GIVEN TEXT:
Segment Open

Traditional organ transplants are difficult operations. It can take years to find a match due to extended wait times and examining the immunological similarities of patients and potential donors. Every day, seventeen Americans die while waiting for an organ transplant, according to the Health Resources and Services Administration.

Scientists are investigating alternatives to transplantation, such as the use of human pluripotent stem cells (hPSCs) as therapies. hPSCs are precursor cells that can differentiate into any cell type in the body if given the right environment or culture conditions. In vitro, stem cells from patients can develop tissues and organs that are less likely to be rejected than donor material.  As a result, more output is required to meet demand. Current approaches for increasing hPSC production rely on complex culture conditions that imitate the cellular environment.2 As a result, researchers are looking into different methods to lessen the amount of human input required to manufacture copious amounts of stem cells.

“In the ideal world, we would generate functional cells from stem cells by using synthetic gene circuits to increase [stem cell] yields or cell types to eventually be used in cell and gene therapies,” said Peter Zandstra, a research scientist at the University of British Columbia. Zandstra and his colleagues, including first author Laura Prochazka, intentionally developed a synthetic gene circuit to detect and control the differentiated state of a cell. This research was recently published in the journal Molecular Systems Biology.

A synthetic gene circuit is a gene network that has been created to coordinate a desired output via transcriptional or post-transcriptional regulation. Zandstra’s team used a post-transcriptional regulatory approach via tailored microRNA (miRNA)-based logic circuits to govern hPSC cell-state transitions. The circuits fine-tune gene expression by taking use of miRNAs’ ability to bind to and enhance the degradation of RNA containing miRNA response elements (MREs). The circuits in this work were developed to identify the state of a cell (hPSC vs non-hPSC) or to adjust the expression of user-specified genes to control the differentiation state.

“Controlling the cell has been an important goal,” said Gábor Balázsi, a synthetic biologist at Stony Brook University in New York, who was not involved in this study. “It’s an interesting way to couple these two efforts [detecting cell state and differentiation], basically removing human input.”

The researchers tested their circuits in hPSCs to see if they could influence cellular differentiation as a proof of concept. They used BMP4 expression as the output, which is essential for hPSC differentiation into various cell types. The researchers noticed a dose-dependent response in differentiation when they controlled BMP4 expression using distinct MRE variations known as miRNA silencing-mediated-fine-tuners (misFITs). For example, variant cells expressing low levels of BMP4 remained undifferentiated pluripotent. Cells expressing moderate to high amounts of BMP4, on the other hand, formed gastrulation patterns comparable to cells exposed to exogenous BMP4. This demonstrated that the circuits may coordinate cell-state transitions dose-dependently.

Zandstra is optimistic about the future after a successful proof of concept. “I think we’re really at the very beginning of starting to introduce more complex circuits into pluripotent stem cells, and this paper shows is that it’s possible,” he said. The researchers want to use these complicated circuits in the future to kill undesirable differentiated cells or track cell states to monitor hPSC generation for applications in regenerative and transplantation medicine.

Segment Closed

PROBLEMS TO WORK ON:
1 - Check each statement below against the article on synthetic gene circuits in stem cells. Answer yes or no for each, and quote the words from the article that settle it.
(a) Peter Zandstra is a research scientist at the University of British Columbia.
(b) Gábor Balázsi took part in the study.
(c) Cells expressing low levels of BMP4 formed gastrulation patterns.
2 - According to the article on synthetic gene circuits in stem cells, in which journal was the research published?

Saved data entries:
Segment Open

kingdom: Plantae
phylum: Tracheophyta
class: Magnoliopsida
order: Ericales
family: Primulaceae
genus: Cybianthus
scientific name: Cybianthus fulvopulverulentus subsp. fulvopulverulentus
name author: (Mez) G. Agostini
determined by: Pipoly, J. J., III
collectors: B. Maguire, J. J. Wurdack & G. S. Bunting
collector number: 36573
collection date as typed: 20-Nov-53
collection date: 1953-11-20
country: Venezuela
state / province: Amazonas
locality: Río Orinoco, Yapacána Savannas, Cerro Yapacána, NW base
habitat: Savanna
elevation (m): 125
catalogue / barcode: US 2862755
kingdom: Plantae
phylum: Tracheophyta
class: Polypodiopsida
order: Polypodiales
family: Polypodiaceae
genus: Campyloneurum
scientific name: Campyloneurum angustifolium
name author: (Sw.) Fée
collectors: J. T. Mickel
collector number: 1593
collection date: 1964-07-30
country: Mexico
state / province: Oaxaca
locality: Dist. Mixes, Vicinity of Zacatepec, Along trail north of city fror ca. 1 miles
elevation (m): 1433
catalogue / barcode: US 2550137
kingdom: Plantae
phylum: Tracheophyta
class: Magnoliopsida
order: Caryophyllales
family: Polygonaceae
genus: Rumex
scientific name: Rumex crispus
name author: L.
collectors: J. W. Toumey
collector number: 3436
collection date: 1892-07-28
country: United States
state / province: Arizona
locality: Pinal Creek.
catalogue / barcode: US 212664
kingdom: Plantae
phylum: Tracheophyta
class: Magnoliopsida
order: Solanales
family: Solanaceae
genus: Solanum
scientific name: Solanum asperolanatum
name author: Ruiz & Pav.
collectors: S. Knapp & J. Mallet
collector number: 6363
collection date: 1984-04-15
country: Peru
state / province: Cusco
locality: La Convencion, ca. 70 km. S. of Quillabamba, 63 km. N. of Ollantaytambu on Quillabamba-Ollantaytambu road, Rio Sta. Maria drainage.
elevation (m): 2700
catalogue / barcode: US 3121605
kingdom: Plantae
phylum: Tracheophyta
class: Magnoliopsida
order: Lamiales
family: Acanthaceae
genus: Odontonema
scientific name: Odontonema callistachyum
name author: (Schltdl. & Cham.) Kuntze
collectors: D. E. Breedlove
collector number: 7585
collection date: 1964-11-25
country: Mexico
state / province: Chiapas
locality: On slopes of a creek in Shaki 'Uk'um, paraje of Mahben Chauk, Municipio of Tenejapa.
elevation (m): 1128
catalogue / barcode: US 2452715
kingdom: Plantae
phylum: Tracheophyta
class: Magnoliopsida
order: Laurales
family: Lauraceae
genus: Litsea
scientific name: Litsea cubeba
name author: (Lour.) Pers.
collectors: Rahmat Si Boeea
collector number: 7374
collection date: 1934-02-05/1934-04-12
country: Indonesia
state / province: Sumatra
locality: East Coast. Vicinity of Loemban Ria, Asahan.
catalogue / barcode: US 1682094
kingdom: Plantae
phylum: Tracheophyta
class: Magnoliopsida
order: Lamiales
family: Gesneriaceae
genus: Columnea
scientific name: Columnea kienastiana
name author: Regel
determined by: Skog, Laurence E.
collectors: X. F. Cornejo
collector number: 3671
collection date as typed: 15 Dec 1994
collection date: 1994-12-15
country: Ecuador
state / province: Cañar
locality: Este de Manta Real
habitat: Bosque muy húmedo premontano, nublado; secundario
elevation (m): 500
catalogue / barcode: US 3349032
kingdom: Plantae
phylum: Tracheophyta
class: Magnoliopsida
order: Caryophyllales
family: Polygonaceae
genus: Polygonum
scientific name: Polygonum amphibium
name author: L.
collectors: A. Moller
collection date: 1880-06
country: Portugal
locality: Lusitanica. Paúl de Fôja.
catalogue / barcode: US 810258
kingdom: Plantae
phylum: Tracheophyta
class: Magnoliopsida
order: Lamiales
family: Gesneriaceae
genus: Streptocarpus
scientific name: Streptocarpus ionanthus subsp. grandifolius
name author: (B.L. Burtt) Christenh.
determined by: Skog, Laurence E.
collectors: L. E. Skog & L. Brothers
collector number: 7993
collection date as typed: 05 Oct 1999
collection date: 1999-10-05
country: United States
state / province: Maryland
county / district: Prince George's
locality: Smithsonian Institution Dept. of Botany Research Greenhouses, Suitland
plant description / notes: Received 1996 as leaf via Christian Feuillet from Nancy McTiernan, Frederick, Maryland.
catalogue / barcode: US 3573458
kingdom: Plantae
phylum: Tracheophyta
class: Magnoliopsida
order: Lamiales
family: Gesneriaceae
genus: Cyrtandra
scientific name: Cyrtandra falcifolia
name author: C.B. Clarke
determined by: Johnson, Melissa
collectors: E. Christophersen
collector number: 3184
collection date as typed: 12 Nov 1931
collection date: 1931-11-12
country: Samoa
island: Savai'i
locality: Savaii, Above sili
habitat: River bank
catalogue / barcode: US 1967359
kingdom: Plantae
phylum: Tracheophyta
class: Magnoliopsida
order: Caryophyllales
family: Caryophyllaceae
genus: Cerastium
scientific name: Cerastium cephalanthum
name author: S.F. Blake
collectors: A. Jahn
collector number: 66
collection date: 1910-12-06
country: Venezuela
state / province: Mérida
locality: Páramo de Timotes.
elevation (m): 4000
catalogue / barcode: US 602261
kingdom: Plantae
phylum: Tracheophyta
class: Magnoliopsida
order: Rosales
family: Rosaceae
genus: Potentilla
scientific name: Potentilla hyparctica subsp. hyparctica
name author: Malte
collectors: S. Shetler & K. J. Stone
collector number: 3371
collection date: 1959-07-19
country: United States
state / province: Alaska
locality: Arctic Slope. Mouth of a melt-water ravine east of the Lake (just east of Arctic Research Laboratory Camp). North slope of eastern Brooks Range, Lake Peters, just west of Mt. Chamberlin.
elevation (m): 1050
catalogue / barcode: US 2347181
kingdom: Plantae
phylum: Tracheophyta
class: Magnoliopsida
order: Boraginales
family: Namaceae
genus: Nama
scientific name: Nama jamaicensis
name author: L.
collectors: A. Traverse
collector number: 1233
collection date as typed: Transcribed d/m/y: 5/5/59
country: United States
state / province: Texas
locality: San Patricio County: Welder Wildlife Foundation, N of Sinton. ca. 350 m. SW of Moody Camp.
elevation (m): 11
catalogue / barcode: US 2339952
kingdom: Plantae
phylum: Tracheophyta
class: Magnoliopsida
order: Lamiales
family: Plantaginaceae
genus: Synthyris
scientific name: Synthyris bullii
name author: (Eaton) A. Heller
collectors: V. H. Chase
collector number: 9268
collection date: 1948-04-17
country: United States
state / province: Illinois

Segment Closed

RESPONSE LIST:
1 -
(a) Yes: "a research scientist at the University of British Columbia"
(b) No: "who was not involved in this study"
(c) No: "variant cells expressing low levels of BMP4 remained undifferentiated pluripotent"

2 - Molecular Systems Biology